Of course it's going a lot faster for me since I have already formatted numerous books using multiple publishers' own professional templates (ranging from XHTML, to web-based, to multiple Word templates) so I have that background.

@markuswerle Thanks! For the most part the formatting best practices for tech books have already been burned in my brain from the dozen books I've formatted over the years for different publishers. At this point it's mostly just mapping those style guides to this particular LaTeX book template I'm using.

It feels similar to the process of switching from one publisher's Word template to another's, only I can use vim and a keyboard, instead of a mouse!

@kyle
Hmm, while the majority of online forum posts and tutorials point one to LaTeX, and there are lots of stylesheets available, did you look at OpTeX (petr.olsak.net/optex/) which are a group of plain TeX macros you can run that give you the power of TeX and can do nearly everything LaTeX does, but with much easier to follow error messages when something isn't properly formatted.

@kyle Also, I suggest that as someone who's used LaTeX off and on for for years, but have always been a bit mystified by its error traces. OpTeX will also allow your source text to be much more human readable, as the markups are lighter than LaTeX's syntax.

@jkepler I am reluctant to move to something with less history, smaller userbase, and less documentation since I am just learning and need all of the online support I can get.

@kyle
Mâles sense. Hope your writing and typesetting goes well.

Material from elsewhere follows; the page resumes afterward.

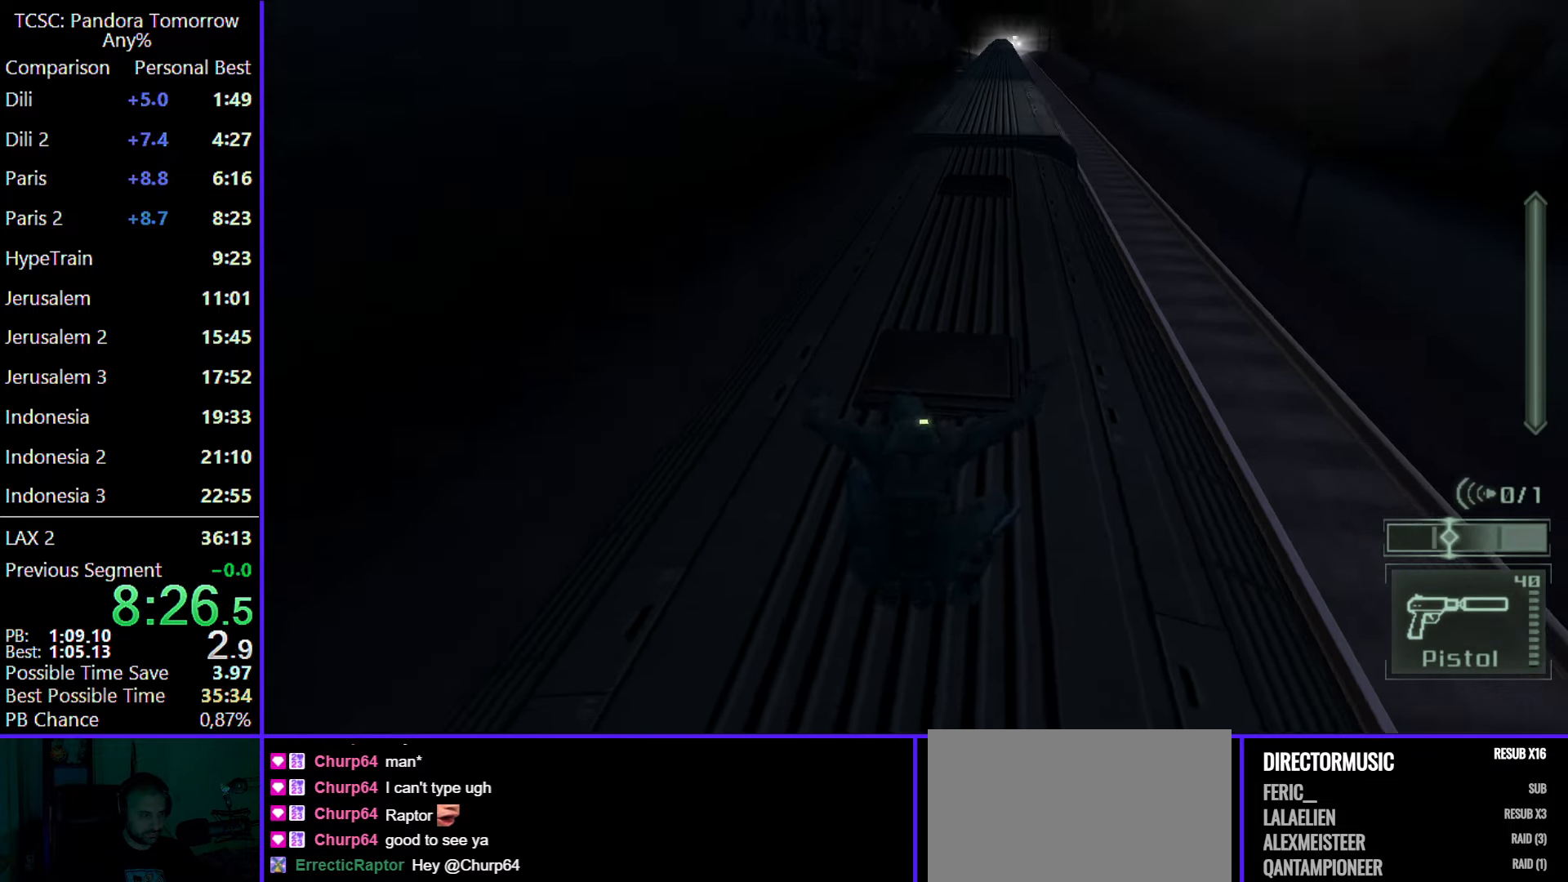
{"keys": ["w"], "mouse": [], "events": [[33, "mouse_wheel", "up"], [117, "mouse_wheel", "down"], [300, "mouse_wheel", "up"]]}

Kind of amazing that your working on writing and typesetting a book on a phone (your Librem 5, I assume)!

@jkepler Yes I am doing all of the layout of the book with my Librem 5 and Lapdock Kit. I am actually going to use the tablet mode feature when it is time to review the full book as a digital page proof before I order the printed version. Living in the convergence future!

@kyle I have a couple of books on LaTeX, so I've tried to learn it in the past; then I discovered LyX and got lazy. ;-)

Are you using an existing document class/layout or creating your own?

@lwriemen I found an existing class for technical books that does most of what I want, although I have had to do some modifications so it isn't perfect.